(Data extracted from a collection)

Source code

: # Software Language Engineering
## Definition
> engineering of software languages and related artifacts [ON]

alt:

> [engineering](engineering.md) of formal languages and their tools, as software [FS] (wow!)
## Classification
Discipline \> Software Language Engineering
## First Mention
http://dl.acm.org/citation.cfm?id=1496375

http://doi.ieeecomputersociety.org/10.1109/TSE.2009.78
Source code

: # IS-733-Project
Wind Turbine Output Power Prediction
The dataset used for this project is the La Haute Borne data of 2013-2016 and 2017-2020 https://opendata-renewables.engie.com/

◆ TO DO:
The expected response is the full data, reproduced exactly.

◆ ANSWER BOX:
Source code

: # Software Language Engineering
## Definition
> engineering of software languages and related artifacts [ON]

alt:

> [engineering](engineering.md) of formal languages and their tools, as software [FS] (wow!)
## Classification
Discipline \> Software Language Engineering
## First Mention
http://dl.acm.org/citation.cfm?id=1496375

http://doi.ieeecomputersociety.org/10.1109/TSE.2009.78
Source code

: # IS-733-Project
Wind Turbine Output Power Prediction
The dataset used for this project is the La Haute Borne data of 2013-2016 and 2017-2020 https://opendata-renewables.engie.com/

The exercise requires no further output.